¿Puede haber responsabilidad en el fracaso de un implante dental?.

Como especialista en Odontología traté a un paciente que necesitaba la colocación de implantes y prótesis debido a que, pese a su juventud, estaba prácticamente edéntulo. Durante el tratamiento uno de los implantes que portaba acabó fracasando, estando el resto correctamente integrados. Ahora el paciente considera que mi actuación no estuvo sujeta a la buena practica médica, sin tener en cuenta que un fracaso de implante es una cuestión multifactorial que en este caso no tiene nada que ver con la técnica empleada por mi parte. El paciente firmó los consentimientos informados donde se expresa claramente la posibilidad del fracaso y en ningún momento le aseguré lo contrario.

¿Prosperaría una reclamación como esta? R.R.F
Enrique Montaner Ros. Fornes Abogados

La responsabilidad del profesional médico es de medios y como tal no puede garantizar un resultado concreto. Obligación suya es poner a disposición del paciente los medios adecuados comprometiéndose no solo a cumplimentar las técnicas previstas para la patología en cuestión, con arreglo a la ciencia médica adecuada a una buena praxis, sino a aplicar estas técnicas con el cuidado y precisión exigible de acuerdo con las circunstancias y los riesgos inherentes a cada intervención.

En particular, proporcionar al paciente la información necesaria que le permita consentir o rechazar una determinada intervención.
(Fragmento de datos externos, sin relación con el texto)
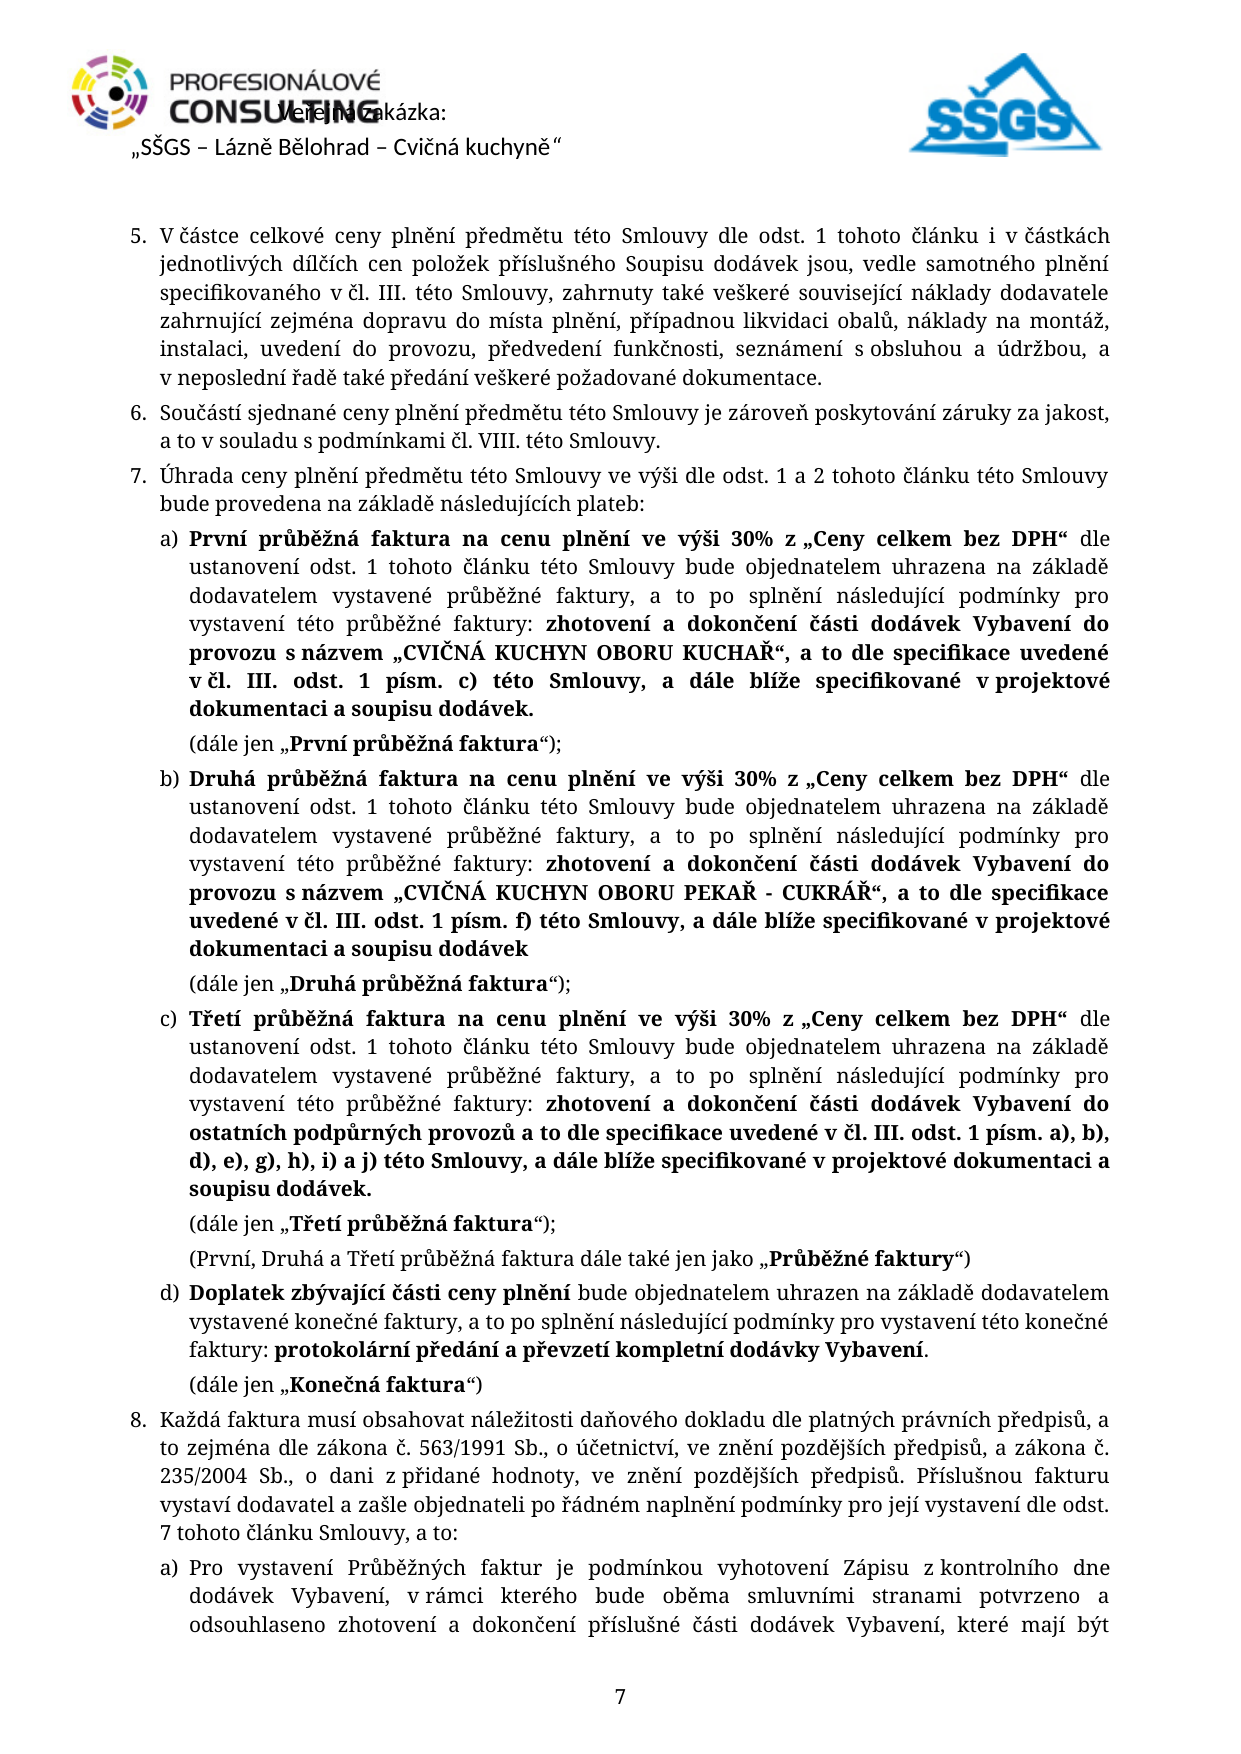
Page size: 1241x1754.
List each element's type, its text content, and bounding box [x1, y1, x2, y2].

text (dále jen „Druhá průběžná faktura“); [189, 969, 1110, 998]
list Úhrada ceny plnění předmětu této Smlouvy ve výši dle odst. 1 a 2 tohoto článku této Smlouvy bude provedena na základě následujících plateb: [130, 461, 1110, 518]
text (dále jen „Konečná faktura“) [189, 1370, 1110, 1398]
picture [908, 53, 1105, 157]
list První průběžná faktura na cenu plnění ve výši 30% z „Ceny celkem bez DPH“ dle ustanovení odst. 1 tohoto článku této Smlouvy bude objednatelem uhrazena na základě dodavatelem vystavené průběžné faktury, a to po splnění následující podmínky pro vystavení této průběžné faktury: zhotovení a dokončení části dodávek Vybavení do provozu s názvem „CVIČNÁ KUCHYN OBORU KUCHAŘ“, a to dle specifikace uvedené v čl. III. odst. 1 písm. c) této Smlouvy, a dále blíže specifikované v projektové dokumentaci a soupisu dodávek. [159, 524, 1110, 723]
text (dále jen „První průběžná faktura“); [189, 729, 1110, 758]
text (První, Druhá a Třetí průběžná faktura dále také jen jako „Průběžné faktury“) [189, 1244, 1110, 1272]
list Doplatek zbývající části ceny plnění bude objednatelem uhrazen na základě dodavatelem vystavené konečné faktury, a to po splnění následující podmínky pro vystavení této konečné faktury: protokolární předání a převzetí kompletní dodávky Vybavení. [159, 1278, 1110, 1364]
list Pro vystavení Průběžných faktur je podmínkou vyhotovení Zápisu z kontrolního dne dodávek Vybavení, v rámci kterého bude oběma smluvními stranami potvrzeno a odsouhlaseno zhotovení a dokončení příslušné části dodávek Vybavení, které mají být předmětem příslušné dotčené Průběžné faktury. Dodavatel je povinen vystavit a doručit objednateli příslušnou Průběžnou fakturu nejpozději do 5 dnů ode dne písemného potvrzení Zápisu z kontrolního dne dodávek Vybavení a podpisu tohoto zápisu oprávněnými zástupci obou smluvních stran. [159, 1553, 1110, 1638]
list Třetí průběžná faktura na cenu plnění ve výši 30% z „Ceny celkem bez DPH“ dle ustanovení odst. 1 tohoto článku této Smlouvy bude objednatelem uhrazena na základě dodavatelem vystavené průběžné faktury, a to po splnění následující podmínky pro vystavení této průběžné faktury: zhotovení a dokončení části dodávek Vybavení do ostatních podpůrných provozů a to dle specifikace uvedené v čl. III. odst. 1 písm. a), b), d), e), g), h), i) a j) této Smlouvy, a dále blíže specifikované v projektové dokumentaci a soupisu dodávek. [159, 1004, 1110, 1203]
list V částce celkové ceny plnění předmětu této Smlouvy dle odst. 1 tohoto článku i v částkách jednotlivých dílčích cen položek příslušného Soupisu dodávek jsou, vedle samotného plnění specifikovaného v čl. III. této Smlouvy, zahrnuty také veškeré související náklady dodavatele zahrnující zejména dopravu do místa plnění, případnou likvidaci obalů, náklady na montáž, instalaci, uvedení do provozu, předvedení funkčnosti, seznámení s obsluhou a údržbou, a v neposlední řadě také předání veškeré požadované dokumentace. [130, 221, 1110, 391]
picture [66, 49, 386, 136]
text (dále jen „Třetí průběžná faktura“); [189, 1209, 1110, 1238]
list Druhá průběžná faktura na cenu plnění ve výši 30% z „Ceny celkem bez DPH“ dle ustanovení odst. 1 tohoto článku této Smlouvy bude objednatelem uhrazena na základě dodavatelem vystavené průběžné faktury, a to po splnění následující podmínky pro vystavení této průběžné faktury: zhotovení a dokončení části dodávek Vybavení do provozu s názvem „CVIČNÁ KUCHYN OBORU PEKAŘ - CUKRÁŘ“, a to dle specifikace uvedené v čl. III. odst. 1 písm. f) této Smlouvy, a dále blíže specifikované v projektové dokumentaci a soupisu dodávek [159, 764, 1110, 963]
list Součástí sjednané ceny plnění předmětu této Smlouvy je zároveň poskytování záruky za jakost, a to v souladu s podmínkami čl. VIII. této Smlouvy. [130, 398, 1110, 454]
list Každá faktura musí obsahovat náležitosti daňového dokladu dle platných právních předpisů, a to zejména dle zákona č. 563/1991 Sb., o účetnictví, ve znění pozdějších předpisů, a zákona č. 235/2004 Sb., o dani z přidané hodnoty, ve znění pozdějších předpisů. Příslušnou fakturu vystaví dodavatel a zašle objednateli po řádném naplnění podmínky pro její vystavení dle odst. 7 tohoto článku Smlouvy, a to: [130, 1405, 1110, 1547]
Los médicos actúan sobre personas, con o sin alteraciones de la salud, y la intervención médica está sujeta, como todas, al componente aleatorio propio de la misma, por lo que los riesgos o complicaciones que se pueden derivar de las distintas técnicas de cirugía utilizadas son similares en todos los casos y el fracaso de la intervención puede no estar tanto en una mala praxis cuanto en las simples alteraciones biológicas.

Lo contrario supondría prescindir de la idea subjetiva de culpa, propia de nuestro sistema, para poner a su cargo una responsabilidad de naturaleza objetiva derivada del simple resultado alcanzado en la realización del acto médico, al margen de cualquier otra valoración sobre culpabilidad y relación de causalidad y de la prueba de una actuación médica ajustada a la lex artis, cuando está reconocido científicamente que la seguridad de un resultado no es posible pues no todos los individuos reaccionan de igual manera ante los tratamientos de que dispone la medicina actual (SSTS 12 de marzo 2008 y de 30 de junio 2009 ).

Es asimismo doctrina reiterada de esta Sala que los actos de medicina voluntaria o satisfactiva no comportan por sí la garantía del resultado perseguido, por lo que sólo se tomará en consideración la existencia de un aseguramiento del resultado por el médico a la paciente cuando resulte acreditado.

En este caso, siendo que al paciente en ningún momento se le aseguró el resultado y disponía de información suficiente, ninguna responsabilidad podría derivarse de la caída de un implante al tratarse de un riesgo inherente al tratamiento y multifactorial.